Fig 1 shows the details of study identification, inclusion, and exclusion. Electronic searches yielded 2291 studies in PubMed (MEDLINE), 1951 in EMBASE, 328 in Web of Science, 3115 in SCOPUS, and 212 in the Cochrane Library. Two additional publications were identified through manual searching. After 3153 duplicates were removed, 4746 studies remained. Of these, 4711 were excluded as it was clear from their abstract and title that they did not fulfil the selection criteria. An additional 29 studies were excluded based on unusable information and inappropriate between-group comparisons (S1 Excluded studies). Finally, six studies [7-12] were included in this meta-analysis. Dataset used in this study is given in S1 Raw data.

Fig 1

PRISMA (Preferred Reporting Items for Systematic reviews and Meta-analyses) flow diagram of the identification and selection of the studies included in this meta-analysis.

Characteristics and Quality of the included studies

Of the six included studies, two compared all four parameters, including asymptomatic and symptomatic DVTs and VTEs, in RA and OA groups; three compared two parameters, symptomatic DVTs and VTEs; and one compared symptomatic VTEs alone (Table 1).

Table 1

Characteristics of the studies included in the meta-analysis.

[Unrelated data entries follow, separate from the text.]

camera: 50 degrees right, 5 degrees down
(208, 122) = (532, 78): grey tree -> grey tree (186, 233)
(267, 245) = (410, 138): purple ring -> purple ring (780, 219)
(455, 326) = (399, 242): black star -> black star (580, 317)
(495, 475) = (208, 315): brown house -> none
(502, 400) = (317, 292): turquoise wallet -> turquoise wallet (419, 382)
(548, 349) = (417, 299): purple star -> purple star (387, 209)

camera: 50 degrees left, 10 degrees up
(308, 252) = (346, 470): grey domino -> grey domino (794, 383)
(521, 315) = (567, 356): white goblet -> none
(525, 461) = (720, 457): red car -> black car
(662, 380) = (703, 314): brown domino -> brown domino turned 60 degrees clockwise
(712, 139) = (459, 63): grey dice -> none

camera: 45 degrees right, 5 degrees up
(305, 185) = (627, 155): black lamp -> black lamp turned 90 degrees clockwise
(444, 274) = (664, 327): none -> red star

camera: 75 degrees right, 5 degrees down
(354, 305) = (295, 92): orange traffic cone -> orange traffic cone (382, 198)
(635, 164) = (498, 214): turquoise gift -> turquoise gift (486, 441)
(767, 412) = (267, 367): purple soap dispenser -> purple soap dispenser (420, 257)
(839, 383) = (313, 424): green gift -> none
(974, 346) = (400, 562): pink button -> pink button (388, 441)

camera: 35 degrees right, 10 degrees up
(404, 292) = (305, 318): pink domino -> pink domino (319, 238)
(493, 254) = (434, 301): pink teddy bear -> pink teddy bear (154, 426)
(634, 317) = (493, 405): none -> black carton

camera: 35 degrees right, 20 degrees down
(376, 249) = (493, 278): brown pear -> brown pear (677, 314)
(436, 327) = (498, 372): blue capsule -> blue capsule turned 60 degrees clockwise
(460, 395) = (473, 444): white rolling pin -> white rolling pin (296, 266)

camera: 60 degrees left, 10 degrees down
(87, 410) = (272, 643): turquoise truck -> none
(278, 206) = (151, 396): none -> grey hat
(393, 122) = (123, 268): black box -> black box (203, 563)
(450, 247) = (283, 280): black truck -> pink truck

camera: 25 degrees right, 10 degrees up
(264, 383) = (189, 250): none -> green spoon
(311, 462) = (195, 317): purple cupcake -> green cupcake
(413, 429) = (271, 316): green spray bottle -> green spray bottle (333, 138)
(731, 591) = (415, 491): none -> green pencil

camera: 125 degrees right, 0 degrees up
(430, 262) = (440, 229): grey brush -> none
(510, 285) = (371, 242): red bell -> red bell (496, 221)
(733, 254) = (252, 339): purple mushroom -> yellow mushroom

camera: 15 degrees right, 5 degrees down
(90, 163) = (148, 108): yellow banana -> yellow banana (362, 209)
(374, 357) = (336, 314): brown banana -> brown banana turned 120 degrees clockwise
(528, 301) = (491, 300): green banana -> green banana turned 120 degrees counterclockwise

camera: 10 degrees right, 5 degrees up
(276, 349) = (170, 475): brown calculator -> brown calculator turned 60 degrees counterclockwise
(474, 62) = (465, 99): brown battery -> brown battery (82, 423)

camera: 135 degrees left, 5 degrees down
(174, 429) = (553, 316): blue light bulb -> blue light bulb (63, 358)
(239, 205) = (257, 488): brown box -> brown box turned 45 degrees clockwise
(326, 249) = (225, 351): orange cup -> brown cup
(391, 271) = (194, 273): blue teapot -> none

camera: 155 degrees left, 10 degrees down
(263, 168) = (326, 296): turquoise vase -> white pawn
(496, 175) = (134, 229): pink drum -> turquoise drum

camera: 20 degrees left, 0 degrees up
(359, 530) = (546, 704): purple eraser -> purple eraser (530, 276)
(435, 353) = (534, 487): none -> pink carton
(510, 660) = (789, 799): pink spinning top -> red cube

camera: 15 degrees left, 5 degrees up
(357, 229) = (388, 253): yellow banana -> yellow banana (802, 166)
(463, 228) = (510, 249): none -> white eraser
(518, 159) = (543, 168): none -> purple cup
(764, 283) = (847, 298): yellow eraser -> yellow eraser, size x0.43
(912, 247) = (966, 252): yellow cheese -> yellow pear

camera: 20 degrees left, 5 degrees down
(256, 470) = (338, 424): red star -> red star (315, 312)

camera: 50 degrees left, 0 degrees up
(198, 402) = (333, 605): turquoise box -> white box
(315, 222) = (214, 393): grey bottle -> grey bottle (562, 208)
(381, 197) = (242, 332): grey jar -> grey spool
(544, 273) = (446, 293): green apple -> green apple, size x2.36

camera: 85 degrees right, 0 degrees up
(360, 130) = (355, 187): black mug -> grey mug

Study	Year	Study type	Sample size		Quality score	Diagnostic tool	Measured parameters
			RA	OA
LoVerde et al. [10]	2015	RCT	159	318	6	Not stated	SDVT, SVTE
Izumi et al. [7]	2015	RCT	204	1084	6	US	ADVT, SDVT, AVTE, SVTE
Niki et al. [8]	2010	RCS	238	169	8	US	ADVT, SDVT, AVTE, SVTE
Ravi et al. [9]	2014	PCS	2692	59564	8	Not stated	SVTE
Schnaser et al. [11]	2015	RCT	209916	6616985	4	Not stated	SDVT, SVTE
Stundner et al. [12]	2014	RCT	42	47	4	Venography	SDVT, SVTE

Abbreviations: RCT, randomized controlled trial; RCS, retrospective comparative study; PCS, prospective comparative study; US, ultrasonography; ADVT, asymptomatic deep vein thrombosis; SDVT, symptomatic deep vein thrombosis; AVTE, asymptomatic venous thromboembolism; SVTE, symptomatic venous thromboembolism.

All six studies compared infection and revision rates in RA and OA groups, as well as providing detailed demographic data of these patients. None assessed possible confounding factors. Of the six studies, four were assessed as being of high quality (Newcastle-Ottawa Scale ≥5, Table 1)

Deep vein thrombosis

Of the six studies, two compared rates of asymptomatic and symptomatic DVT, and four compared rates of symptomatic DVT after primary TKA in patients with RA and OA. The postoperative rates of asymptomatic (96/442 [21.7%] vs. 328/1253 [26.2%]; OR 0.58, 95% CI: 0.21 to 1.62; P = 0.30) and symptomatic (969/222,272 [0.4%] vs. 35,655/6,957,904 [0.5%]; OR 0.88, 95% CI: 0.76 to 1.02; P = 0.08) DVT were similar in the RA and OA groups, as were the combined rates of asymptomatic and symptomatic DVT (1065/222,714 [0.5%] vs. 35,983/6,959,157 [0.5%]; OR 0.77, 95% CI: 0.57 to 1.02; P = 0.07, Fig 2).

Fig 2

Forest plot showing differences in the rate of deep vein thrombosis after total knee arthroplasty between patients with rheumatoid arthritis (RA) and osteoarthritis (OA).

Venous thromboembolism

Although the rates of asymptomatic VTE (DVT or PE) after TKA were similar in the RA and OA groups (101/442 [22.9%] vs. 341/1253 [27.2%]; OR 0.58, 95% CI: 0.21 to 1.63; P = 0.30), the rate of symptomatic VTE was significantly lower in patients with RA than in those with OA (1730/224,964 [0.8%] vs. 63,612/7,017,468 [0.9%]; OR 0.84, 95% CI: 0.80 to 0.88; P<0.001). Pooled data of these two subgroup analyses showed that the combined rate of asymptomatic and symptomatic VTE was significantly lower in the RA than in the OA group (1831/225,406 [0.8%] vs. 63,953/7,018,721 [0.9%]; OR 0.76, 95% CI: 0.62 to 0.93; P = 0.008, Fig 3).

Fig 3

Forest plot showing differences in the rate of venous thromboembolism after total knee arthroplasty between patients with rheumatoid arthritis (RA) and osteoarthritis (OA).

Meta-regression analyses

Table 2 shows the results of the meta-regression analysis. Age, gender, and effect size showed no significant associations with differences in rates of post-TKA DVT and VTE in the RA and OA groups. This finding indicated that the results of the current meta-analysis were not biased by the demographic characteristics of the participants in the included studies.

Table 2

Meta-regression analysis comparing associations of age and gender with rates of deep vein thrombosis (DVT) and venous thromboembolism (VTE) after total knee arthroplasty in patients with rheumatoid arthritis and osteoarthritis.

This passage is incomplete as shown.